What are your options when considering the potential minefield of handicapped vans sale advertisements that litter the Internet and periodical media? Discover some helpful hints and tips to guide you through the multitude of options that may be facing you if this is what you are contemplating right now.

Buying your own wheelchair accessible transportation is a sound financial move when you consider the overall costs involved in block rentals or periodic hire. As well as this, it helps to factor in the simple convenience of having your own vehicle ready and waiting for you whenever you need it.

Buying a Wheelchair Accessible Van

The actual buying process when buying from a verified dealership is relatively straightforward and not really where I want to take this article as it’s pretty much the same as buying any car or van in this way. But there are some things to look out for that are not the same as buying a regular vehicle and these obvious and not so obvious points are really where I want to focus my attention here.

The main thing to be aware of when purchasing an accessible vehicle of any kind and especially a van is the “accessibility” part of it. By that I mean how easy it is to get the wheelchair user and their chair from the ground into the vehicle, securely anchor them once inside and then out again. Here’s what I mean:

Wheelchair Access to a Handicap Van

Let’s walk through this so you can see where I’m going with this. First off, the wheelchair user will be sitting in the chair beside the van they want to get into.

So you want to look at how easy it is for you to open the access door, lower the ramp and move the chair and person onto the ramp. Next, look at how easy is it to raise them into the van then either anchor the chair in position or transfer the person from their chair to a suitable seat in the van and buckle them up safely in their seat belt.

After that, you then want to look at reversing the process by getting the person back onto the ramp inside the vehicle and the safely lowered out of the van onto the ground. The most important thing to be casting a critical eye over is how much space there is available inside the vehicle for all this to happen and if it is easy to move about and do all the things that need doing without feeling cramped or restricted in any way.
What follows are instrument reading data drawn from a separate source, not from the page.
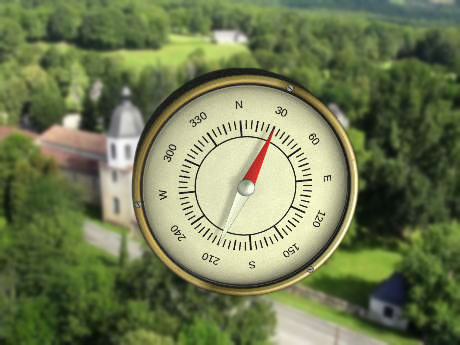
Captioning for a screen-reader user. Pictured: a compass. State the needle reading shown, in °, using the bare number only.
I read 30
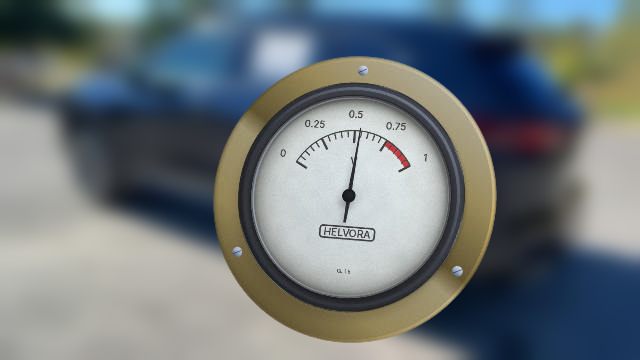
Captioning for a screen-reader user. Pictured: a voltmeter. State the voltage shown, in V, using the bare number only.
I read 0.55
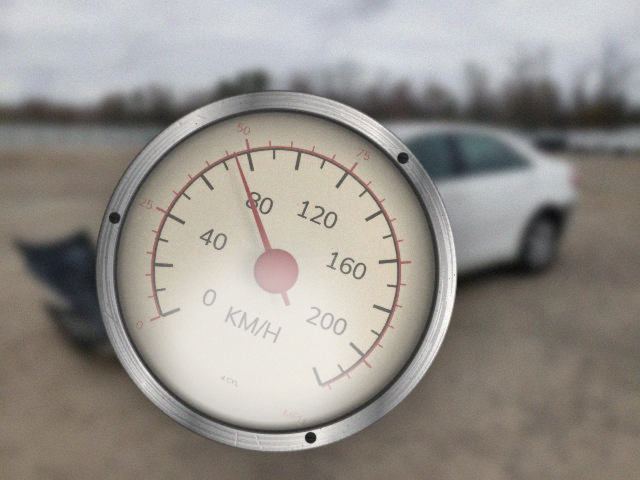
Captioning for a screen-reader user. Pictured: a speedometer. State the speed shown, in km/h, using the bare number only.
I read 75
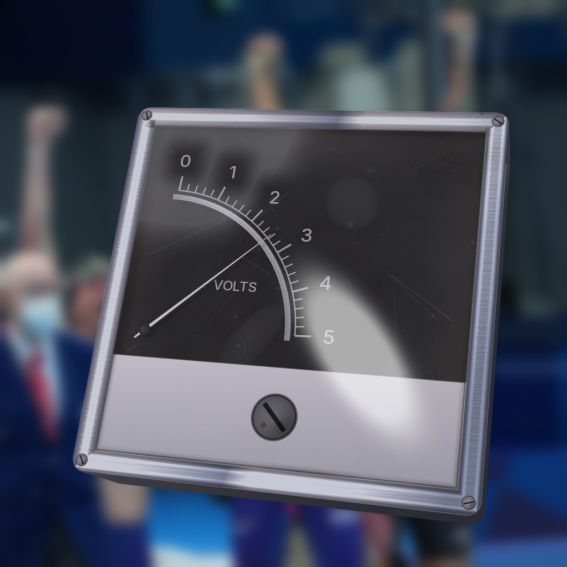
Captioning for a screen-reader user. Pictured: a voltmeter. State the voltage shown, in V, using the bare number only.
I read 2.6
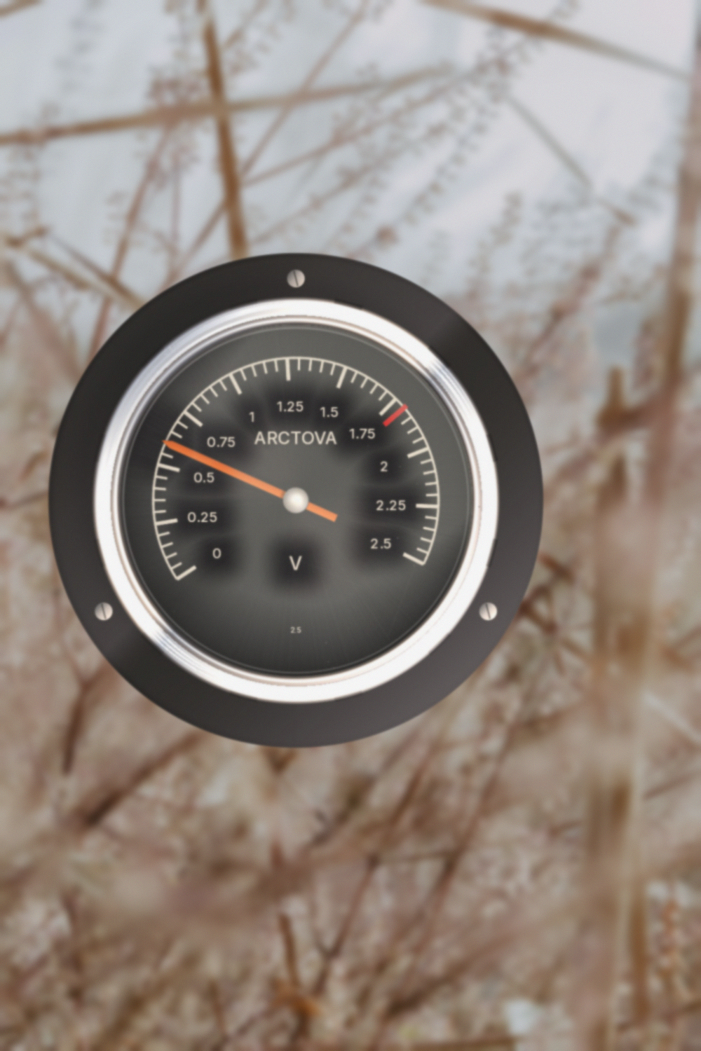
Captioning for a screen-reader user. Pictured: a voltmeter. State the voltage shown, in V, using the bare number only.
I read 0.6
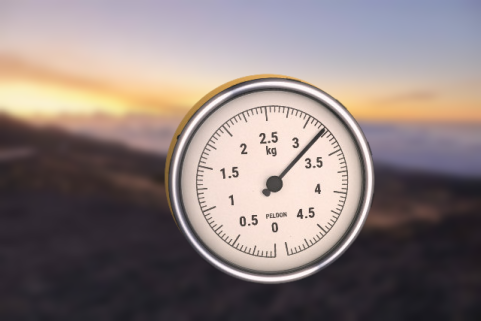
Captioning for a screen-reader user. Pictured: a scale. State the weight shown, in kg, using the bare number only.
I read 3.2
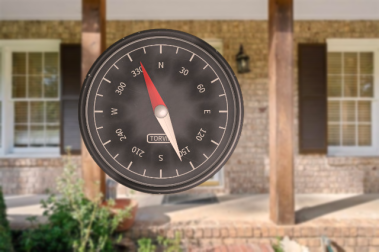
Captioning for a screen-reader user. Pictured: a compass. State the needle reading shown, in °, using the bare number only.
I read 337.5
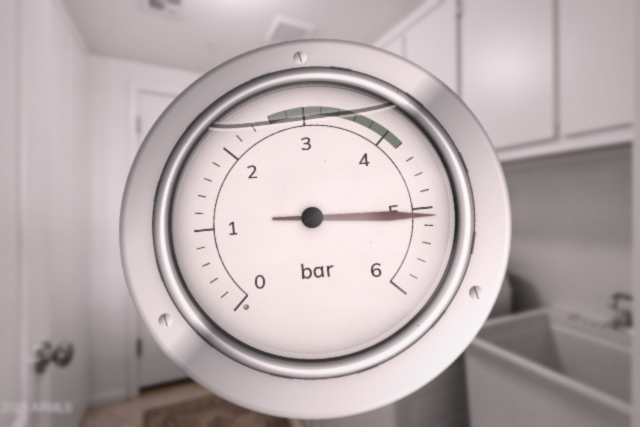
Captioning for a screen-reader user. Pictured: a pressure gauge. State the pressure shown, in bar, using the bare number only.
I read 5.1
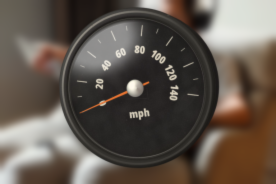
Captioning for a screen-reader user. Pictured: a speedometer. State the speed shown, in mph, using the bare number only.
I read 0
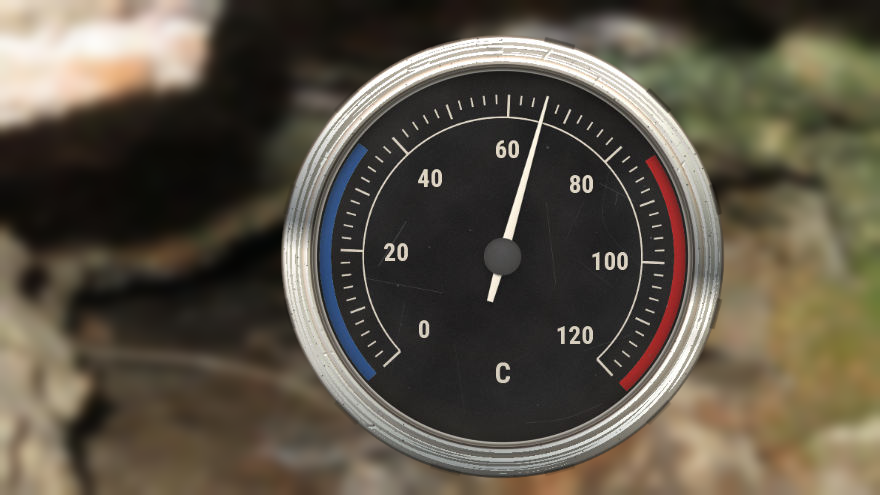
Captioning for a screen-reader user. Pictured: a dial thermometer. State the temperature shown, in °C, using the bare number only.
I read 66
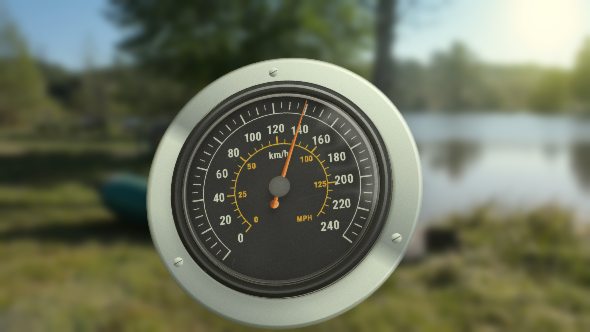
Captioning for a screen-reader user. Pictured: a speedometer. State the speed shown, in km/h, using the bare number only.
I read 140
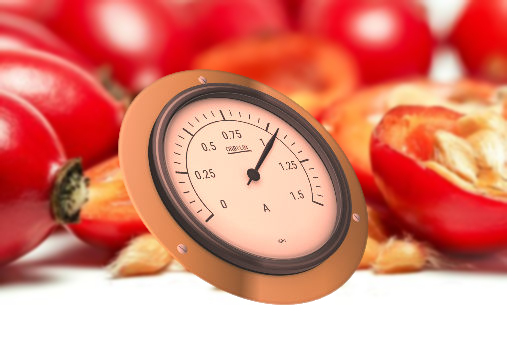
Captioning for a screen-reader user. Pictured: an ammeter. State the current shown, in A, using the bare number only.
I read 1.05
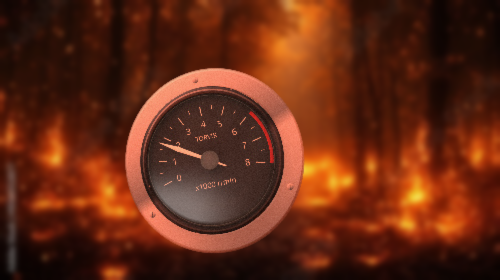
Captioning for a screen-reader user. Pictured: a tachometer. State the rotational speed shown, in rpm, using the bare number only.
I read 1750
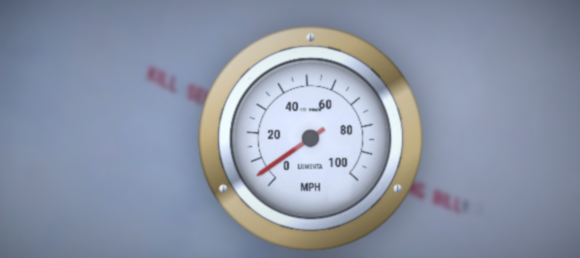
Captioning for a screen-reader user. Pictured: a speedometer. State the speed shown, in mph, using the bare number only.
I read 5
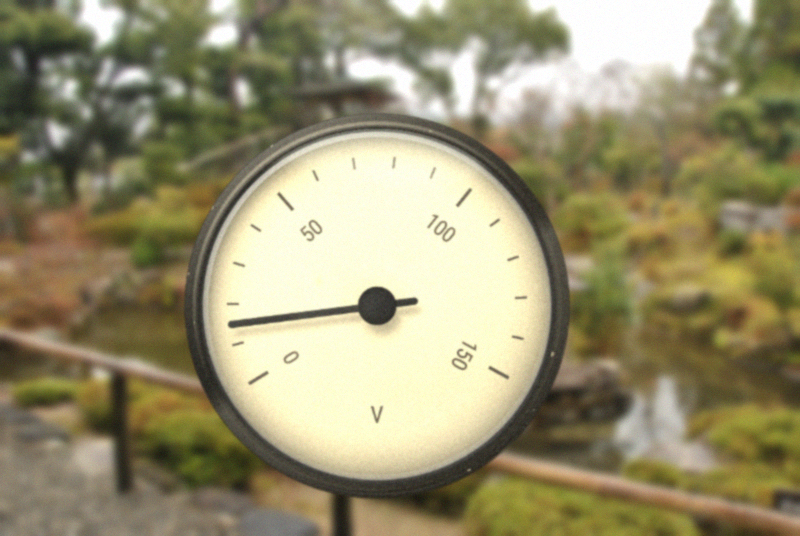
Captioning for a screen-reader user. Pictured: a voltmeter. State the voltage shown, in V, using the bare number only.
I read 15
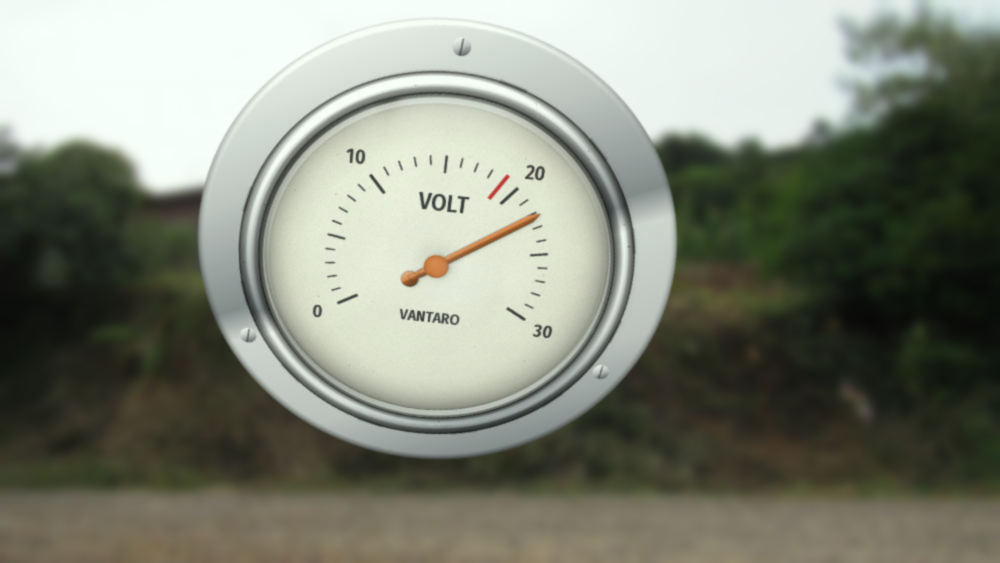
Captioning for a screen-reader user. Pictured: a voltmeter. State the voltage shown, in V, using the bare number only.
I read 22
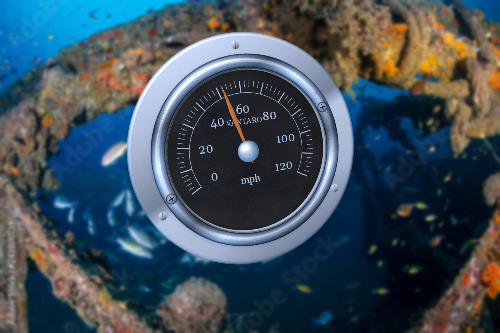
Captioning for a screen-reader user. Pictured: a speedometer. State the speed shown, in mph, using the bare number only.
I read 52
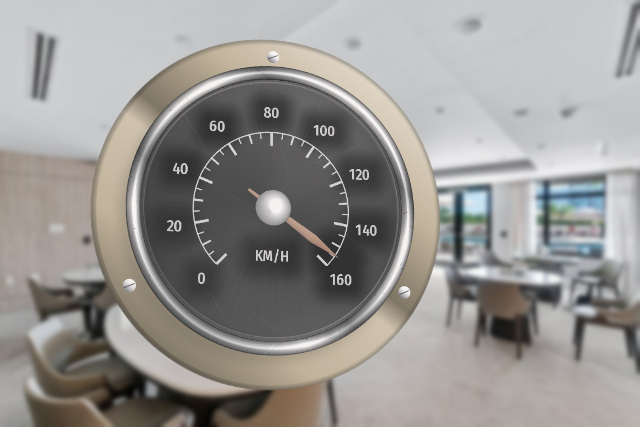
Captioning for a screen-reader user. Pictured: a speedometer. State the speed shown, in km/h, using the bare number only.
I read 155
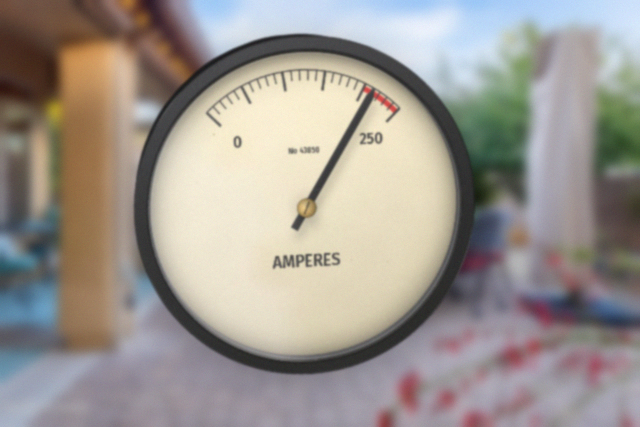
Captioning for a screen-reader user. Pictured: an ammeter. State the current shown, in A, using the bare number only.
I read 210
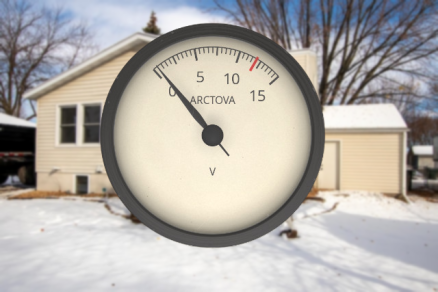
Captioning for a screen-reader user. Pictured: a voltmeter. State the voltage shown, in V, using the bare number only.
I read 0.5
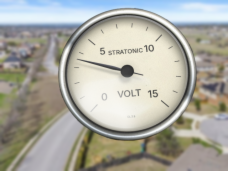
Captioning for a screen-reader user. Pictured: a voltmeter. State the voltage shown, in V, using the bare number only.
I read 3.5
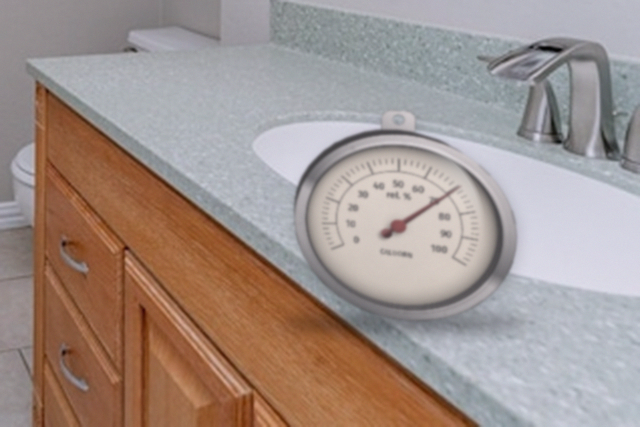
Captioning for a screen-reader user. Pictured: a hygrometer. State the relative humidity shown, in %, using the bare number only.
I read 70
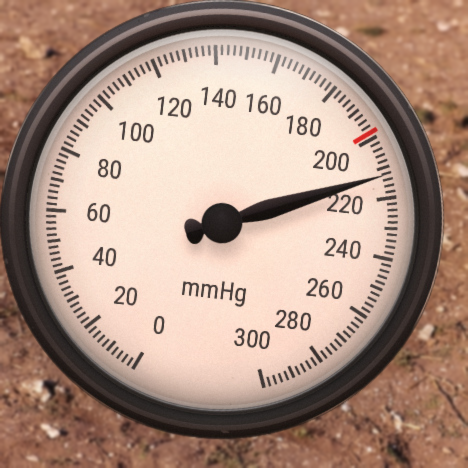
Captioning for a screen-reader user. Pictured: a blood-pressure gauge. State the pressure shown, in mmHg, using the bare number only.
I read 212
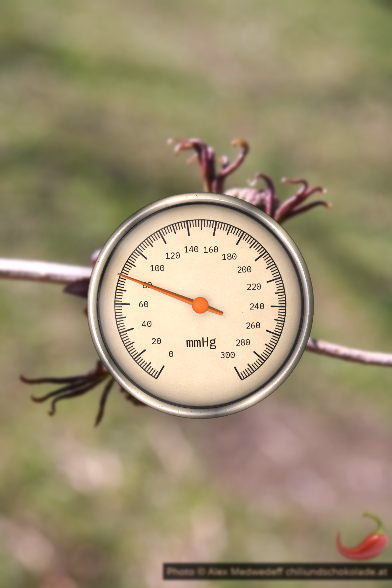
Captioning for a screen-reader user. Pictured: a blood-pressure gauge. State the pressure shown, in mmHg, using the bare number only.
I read 80
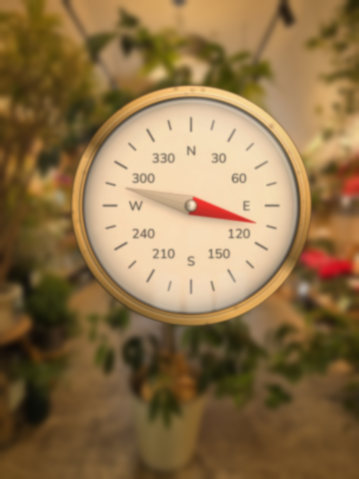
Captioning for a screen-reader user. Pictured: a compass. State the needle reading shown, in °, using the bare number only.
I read 105
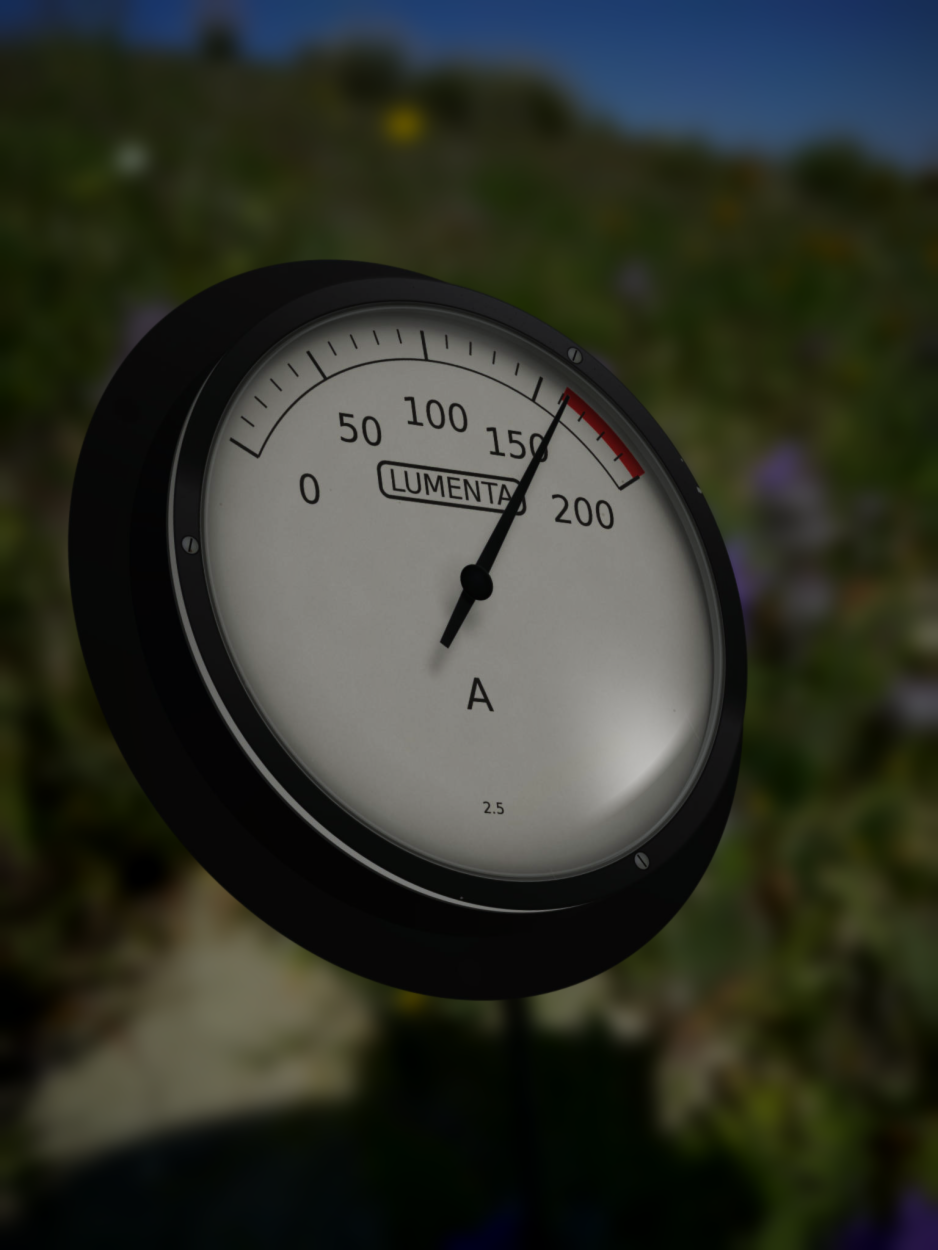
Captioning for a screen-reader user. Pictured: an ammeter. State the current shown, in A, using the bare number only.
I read 160
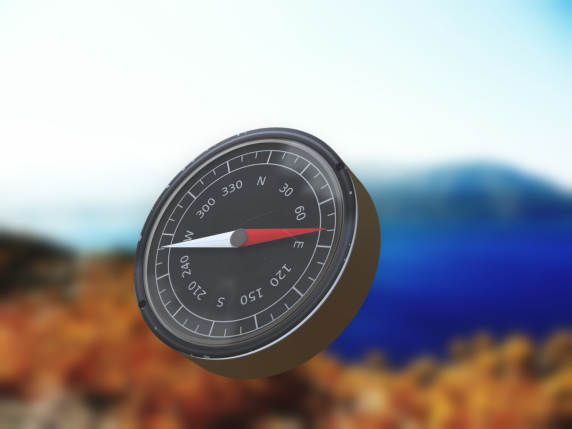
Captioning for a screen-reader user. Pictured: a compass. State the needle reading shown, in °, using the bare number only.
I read 80
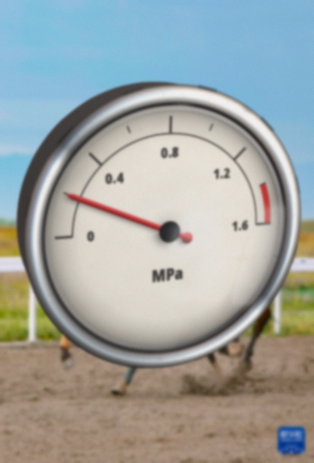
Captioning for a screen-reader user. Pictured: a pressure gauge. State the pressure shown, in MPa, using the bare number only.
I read 0.2
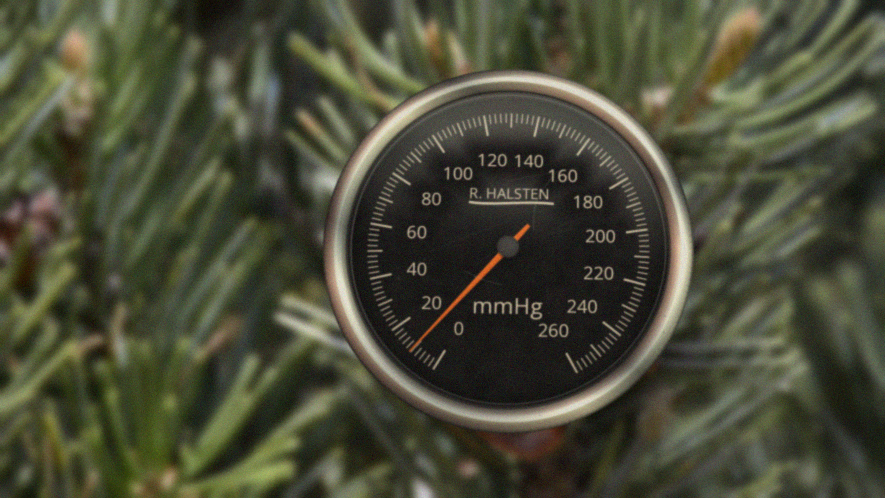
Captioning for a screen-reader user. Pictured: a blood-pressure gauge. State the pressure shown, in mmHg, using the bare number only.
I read 10
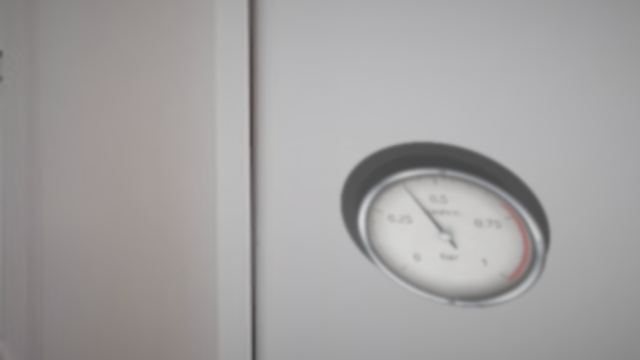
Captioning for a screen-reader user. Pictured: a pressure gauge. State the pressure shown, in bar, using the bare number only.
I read 0.4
Minus Points to Look Out For

A big minus in an accessible van is lack of space inside to move around without feeling restricted. Smaller vans will undoubtedly have this problem, especially headroom limitations so this is something to be aware of. It might seem sensible to opt for a smaller van that is more economical to run with lower fuel costs, but this feature will soon lose its appeal if you’re constantly being frustrated by banging your head, elbows, knees or other parts of you body!

Another minus point is a mechanized ramp that is complicated to operate. You want to really try this aspect of the vehicle out before you buy it as it can save a lot of frustration later on if the ramp is easy to use.

Buying Your Perfect Wheelchair Accessible Van

While a lot of aspects of any vehicle that would make it perfect for you will come down to personal preferences, in general the perfect van would be one that has easy access and a ramp that is easy to operate, while having plenty of space including headroom inside to make the person who will be using it comfortable and relaxed about traveling in it.

General things like make, model, fuel consumption and performance are important too, but are secondary to the usability and comfort that it offers its most important passenger!